Вновь со свинцовым сердцем по набережной Сены

гуляя, в старой лавке найду любовный сонник,

где встретится немало

забытых снов значений,

и крик весны внезапный во влажной тьме утонет…


На теплом тротуаре у столиков кофейни,

как рой мышей летучих, сойдясь во тьму густую,

сливаются студентов

разрозненные тени…

А бабочки ночные в мехах снуют вслепую…


Вдруг с улицы, скрепленной бриллиантовою брошью,

какой-то стон печальный – Paris-Soir![10] – раздастся,

потерянною птицей

вновь закричит истошно —

и я заплачу тоже…

Как на душе ненастно…


На площади Согласья в периметре нирваны

огней вечерних сонмы пылают златом стылым,

и, будто чуждый ангел, везет шофер случайный

меня сквозь то, что будет,

что есть – и то, что было.


Утопленник зловеще ночной фокстрот танцует,

качаясь монотонно на Сены липкой глади;

химеры Notre-Dame взывают «Аллилуйя!»,

своим жандармским оком

на город строго глядя.


И каменными ртами завоют – то на месяц,

то на фонарный отсвет – то розовый, то синий,

косясь порою глазом на то глухое место,

где стал парижский призрак —

тень вдовья гильотины.


Нелепые, глухие, беспамятные толпы

толкутся в муравьином

немом и страшном визге,

а зависти и лести – на небе в цвете желтом —

до самых звезд взмывают отравленные брызги.

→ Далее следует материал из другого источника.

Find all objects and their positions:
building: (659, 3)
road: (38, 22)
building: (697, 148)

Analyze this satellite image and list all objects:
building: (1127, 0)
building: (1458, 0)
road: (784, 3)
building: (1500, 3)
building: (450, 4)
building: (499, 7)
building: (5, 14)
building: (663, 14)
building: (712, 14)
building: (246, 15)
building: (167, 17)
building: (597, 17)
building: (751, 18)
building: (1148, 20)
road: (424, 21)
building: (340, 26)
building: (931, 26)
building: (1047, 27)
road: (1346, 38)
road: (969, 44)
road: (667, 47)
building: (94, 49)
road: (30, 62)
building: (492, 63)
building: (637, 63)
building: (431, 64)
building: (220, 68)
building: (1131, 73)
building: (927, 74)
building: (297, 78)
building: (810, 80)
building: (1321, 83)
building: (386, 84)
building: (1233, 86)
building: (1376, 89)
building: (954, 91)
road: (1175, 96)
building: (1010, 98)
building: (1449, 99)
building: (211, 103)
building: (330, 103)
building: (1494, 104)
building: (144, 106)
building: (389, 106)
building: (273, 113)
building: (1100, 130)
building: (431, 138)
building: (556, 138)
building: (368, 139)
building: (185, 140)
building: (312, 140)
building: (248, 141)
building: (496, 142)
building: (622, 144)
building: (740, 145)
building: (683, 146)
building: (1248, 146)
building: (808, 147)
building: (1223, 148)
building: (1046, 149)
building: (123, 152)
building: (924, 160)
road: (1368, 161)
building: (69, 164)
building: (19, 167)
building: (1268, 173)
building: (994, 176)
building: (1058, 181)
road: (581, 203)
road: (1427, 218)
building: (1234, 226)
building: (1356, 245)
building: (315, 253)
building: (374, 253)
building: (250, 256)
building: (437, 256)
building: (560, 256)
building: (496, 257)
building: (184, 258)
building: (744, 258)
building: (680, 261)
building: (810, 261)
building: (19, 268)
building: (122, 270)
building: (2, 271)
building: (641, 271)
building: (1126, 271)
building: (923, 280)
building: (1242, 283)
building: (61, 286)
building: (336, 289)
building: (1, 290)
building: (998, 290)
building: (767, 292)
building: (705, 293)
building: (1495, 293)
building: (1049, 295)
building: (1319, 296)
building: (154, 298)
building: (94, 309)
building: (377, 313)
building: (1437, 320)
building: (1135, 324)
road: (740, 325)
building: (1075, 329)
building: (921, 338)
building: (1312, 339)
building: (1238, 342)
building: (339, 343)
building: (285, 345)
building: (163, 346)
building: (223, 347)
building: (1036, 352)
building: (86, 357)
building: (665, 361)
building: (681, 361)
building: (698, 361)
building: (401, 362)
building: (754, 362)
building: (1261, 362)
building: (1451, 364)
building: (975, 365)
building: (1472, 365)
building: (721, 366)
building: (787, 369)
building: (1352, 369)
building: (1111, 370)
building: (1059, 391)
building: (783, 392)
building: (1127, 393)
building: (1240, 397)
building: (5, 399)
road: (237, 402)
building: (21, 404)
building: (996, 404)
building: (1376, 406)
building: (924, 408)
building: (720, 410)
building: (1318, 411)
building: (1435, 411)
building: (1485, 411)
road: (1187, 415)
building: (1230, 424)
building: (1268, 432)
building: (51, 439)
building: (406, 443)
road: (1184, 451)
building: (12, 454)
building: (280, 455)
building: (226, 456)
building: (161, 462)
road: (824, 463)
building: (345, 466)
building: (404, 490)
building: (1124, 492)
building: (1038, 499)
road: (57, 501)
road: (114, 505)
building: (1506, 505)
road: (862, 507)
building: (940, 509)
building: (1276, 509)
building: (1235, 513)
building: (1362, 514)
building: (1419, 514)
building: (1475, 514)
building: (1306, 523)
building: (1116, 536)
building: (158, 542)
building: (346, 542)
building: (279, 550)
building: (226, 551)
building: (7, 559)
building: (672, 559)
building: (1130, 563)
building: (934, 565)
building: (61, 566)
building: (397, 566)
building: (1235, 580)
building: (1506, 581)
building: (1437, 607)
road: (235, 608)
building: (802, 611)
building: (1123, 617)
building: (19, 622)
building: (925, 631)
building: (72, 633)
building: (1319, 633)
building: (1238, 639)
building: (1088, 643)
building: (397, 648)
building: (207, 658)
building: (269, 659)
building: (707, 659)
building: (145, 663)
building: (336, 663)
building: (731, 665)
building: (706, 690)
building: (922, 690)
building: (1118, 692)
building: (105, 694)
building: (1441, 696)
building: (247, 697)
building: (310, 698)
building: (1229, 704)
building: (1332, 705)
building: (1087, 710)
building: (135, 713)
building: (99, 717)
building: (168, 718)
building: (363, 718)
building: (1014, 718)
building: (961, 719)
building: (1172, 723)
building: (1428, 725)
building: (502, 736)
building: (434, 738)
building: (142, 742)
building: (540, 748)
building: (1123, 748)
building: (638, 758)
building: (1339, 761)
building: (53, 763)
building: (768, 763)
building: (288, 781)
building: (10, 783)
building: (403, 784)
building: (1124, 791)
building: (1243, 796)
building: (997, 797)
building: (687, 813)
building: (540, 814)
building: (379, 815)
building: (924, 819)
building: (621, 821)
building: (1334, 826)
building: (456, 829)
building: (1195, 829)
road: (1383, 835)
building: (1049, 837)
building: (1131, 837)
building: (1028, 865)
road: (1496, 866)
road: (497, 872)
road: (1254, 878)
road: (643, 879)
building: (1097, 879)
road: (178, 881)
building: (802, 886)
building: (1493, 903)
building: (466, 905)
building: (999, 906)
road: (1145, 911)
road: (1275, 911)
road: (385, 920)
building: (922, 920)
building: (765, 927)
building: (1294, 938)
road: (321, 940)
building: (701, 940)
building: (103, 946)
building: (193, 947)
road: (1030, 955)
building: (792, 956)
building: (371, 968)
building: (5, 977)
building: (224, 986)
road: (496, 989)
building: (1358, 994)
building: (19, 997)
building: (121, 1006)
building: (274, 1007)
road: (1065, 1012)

Холодный камень Сены на метрополитене

между водой и нами —

судьба в ночном дозоре…

Всю ночь над сводом дева, подобная сирене,

качаясь над волнами, теченью Сены вторит.


Линялый завсегдатай парижских тротуаров

вдруг на меня косится слащавым рыбьим оком,

и в тот же миг испанец с походкой, полной жара,

исчезнет в переулке

случайном и далеком.


Рычит автобус… Улиц струящиеся нити

наполнены обманом… Подружитесь с полипом?

Со спрутом? С осьминогом?

Ах, нет? Тогда бегите

по пастбищам французским – домой, к зеленым липам!


Плыви туда, где заводь, к покойной, ясной сини,

ты, маленькая рыбка среди акульей стаи,

где тысячи танцовщиц,

сложенных, как богини,

твое топтали сердце, балуясь и играя.


В Aubert Palace, Gaumont, Paramount и Cameo[11]

целуются – и только.

Кто это мог предвидеть?

Оркестр играет громко – как белая камея,

мой одинокий профиль нелеп и столь обыден.


Eiffel, как гриб крученый, разверзнулся геенной

и виден отовсюду, как бес на брачном ложе.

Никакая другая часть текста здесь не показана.